• **EXERCISE DESCRIPTION**
Pick out every line of the entries that contains the string "opExtrude".

>>>

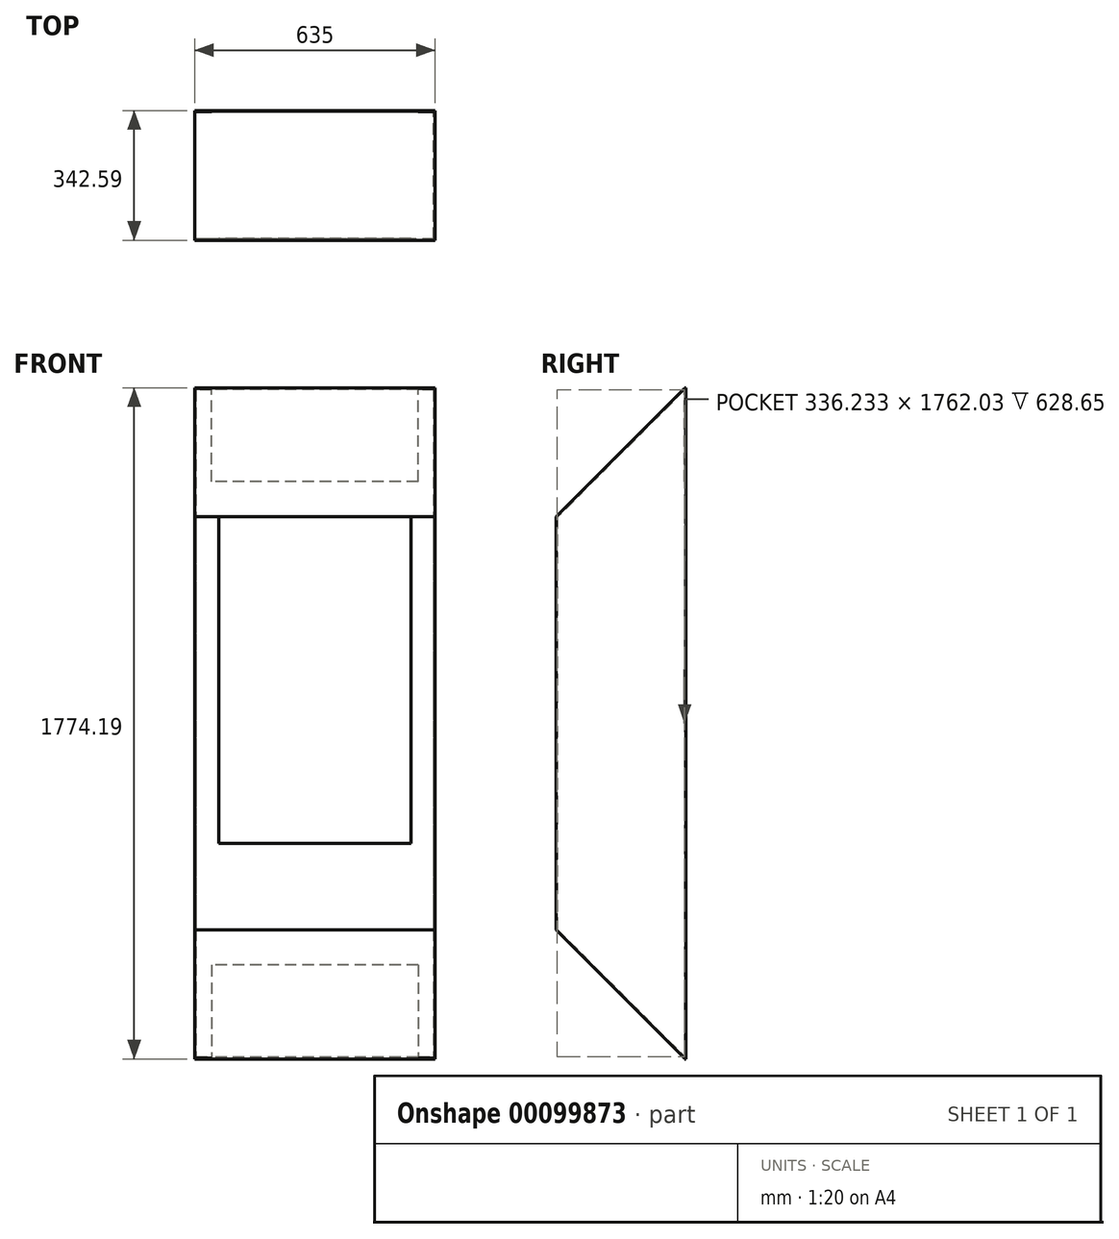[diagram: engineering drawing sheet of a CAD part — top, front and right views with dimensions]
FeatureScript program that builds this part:
annotation { "Feature Type Name" : "Feature", "Feature Type Description" : "" }
export const myFeature = defineFeature(function(context is Context, id is Id, definition is map)
    precondition{}
    {
        {
            var Q0;
            Q0=qCreatedBy(makeId("Right.planeOp"),FACE);
            var sketch = newSketch(context, id + "F0", { "sketchPlane" : qUnion([Q0])});
            skLineSegment(sketch, "E0", {"start": v(0, 0) * mm, "end": v(0, 1774.19) * mm});
            skLineSegment(sketch, "E1", {"start": v(0, 1774.19) * mm, "end": v(-341, 1433.2) * mm});
            skLineSegment(sketch, "E2", {"start": v(-341, 1433.2) * mm, "end": v(-341, 341) * mm});
            skLineSegment(sketch, "E3", {"start": v(-341, 341) * mm, "end": v(0, 0) * mm});
            skSolve(sketch);
        }
        {
            var Q0;
            Q0=qSketchRegion(id+"F0",true);
            extrude(context, id + "F1", {"entities" : qUnion([Q0]), "endBound" : BoundingType.SYMMETRIC, "depth" : 635 * mm});
        }
        {
            var Q0;
            Q0=makeQuery(id+"F1.opExtrude","SWEPT_FACE",FACE,{"disambiguationData":[OSD([sQuery(id+"F0.wireOp",EDGE,"E0")])]});
            shell(context, id + "F2", {"entities" : qUnion([Q0]), "thickness" : 3.17 * mm});
        }
        {
            var Q0;
            Q0=qCreatedBy(makeId("Front.planeOp"),FACE);
            var sketch = newSketch(context, id + "F3", { "sketchPlane" : qUnion([Q0])});
            skLineSegment(sketch, "E4.bottom", {"start": v(273.11, 247.9) * mm, "end": v(-273.11, 247.9) * mm});
            skLineSegment(sketch, "E4.top", {"start": v(273.11, 1526.29) * mm, "end": v(-273.11, 1526.29) * mm});
            skLineSegment(sketch, "E4.left", {"start": v(317.5, 247.9) * mm, "end": v(317.5, 1526.29) * mm});
            skLineSegment(sketch, "E4.right", {"start": v(-317.5, 247.9) * mm, "end": v(-317.5, 1526.29) * mm});
            skLineSegment(sketch, "E5.top", {"start": v(317.5, 1774.19) * mm, "end": v(273.11, 1774.19) * mm});
            skLineSegment(sketch, "E5.left", {"start": v(317.5, 1526.29) * mm, "end": v(317.5, 1774.19) * mm});
            skLineSegment(sketch, "E5.right", {"start": v(273.11, 1526.29) * mm, "end": v(273.11, 1774.19) * mm});
            skLineSegment(sketch, "E6.top", {"start": v(-317.5, 1774.19) * mm, "end": v(-273.11, 1774.19) * mm});
            skLineSegment(sketch, "E6.left", {"start": v(-317.5, 1526.29) * mm, "end": v(-317.5, 1774.19) * mm});
            skLineSegment(sketch, "E6.right", {"start": v(-273.11, 1526.29) * mm, "end": v(-273.11, 1774.19) * mm});
            skLineSegment(sketch, "E7.top", {"start": v(-317.5, 0) * mm, "end": v(-273.11, 0) * mm});
            skLineSegment(sketch, "E7.left", {"start": v(-317.5, 247.9) * mm, "end": v(-317.5, 0) * mm});
            skLineSegment(sketch, "E7.right", {"start": v(-273.11, 247.9) * mm, "end": v(-273.11, 0) * mm});
            skLineSegment(sketch, "E8.top", {"start": v(317.5, 0) * mm, "end": v(273.11, 0) * mm});
            skLineSegment(sketch, "E8.left", {"start": v(317.5, 247.9) * mm, "end": v(317.5, 0) * mm});
            skLineSegment(sketch, "E8.right", {"start": v(273.11, 247.9) * mm, "end": v(273.11, 0) * mm});
            skSolve(sketch);
        }
        {
            var Q0;
            Q0=qSketchRegion(id+"F3",true);
            extrude(context, id + "F4", {"entities" : qUnion([Q0]), "operationType" : NewBodyOperationType.ADD, "endBound" : BoundingType.SYMMETRIC, "depth" : 3.17 * mm});
        }
        {
            var Q0;
            Q0=makeQuery(id+"F1.opExtrude","SWEPT_FACE",FACE,{"disambiguationData":[OSD([sQuery(id+"F0.wireOp",EDGE,"E2")])]});
            var sketch = newSketch(context, id + "F5", { "sketchPlane" : qUnion([Q0])});
            skLineSegment(sketch, "E9.bottom", {"start": v(-254, 1433.2) * mm, "end": v(254, 1433.2) * mm});
            skLineSegment(sketch, "E9.top", {"start": v(-254, 569.6) * mm, "end": v(254, 569.6) * mm});
            skLineSegment(sketch, "E9.left", {"start": v(-254, 1433.2) * mm, "end": v(-254, 569.6) * mm});
            skLineSegment(sketch, "E9.right", {"start": v(254, 1433.2) * mm, "end": v(254, 569.6) * mm});
            skSolve(sketch);
        }
        {
            var Q0;
            Q0=qSketchRegion(id+"F5",true);
            extrude(context, id + "F6", {"entities" : qUnion([Q0]), "operationType" : NewBodyOperationType.REMOVE, "endBound" : BoundingType.UP_TO_NEXT, "oppositeDirection" : true, "depth" : 25.4 * mm});
        }
    });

<<<

• **RESPONSE**
            Q0=makeQuery(id+"F1.opExtrude","SWEPT_FACE",FACE,{"disambiguationData":[OSD([sQuery(id+"F0.wireOp",EDGE,"E0")])]});
            Q0=makeQuery(id+"F1.opExtrude","SWEPT_FACE",FACE,{"disambiguationData":[OSD([sQuery(id+"F0.wireOp",EDGE,"E2")])]});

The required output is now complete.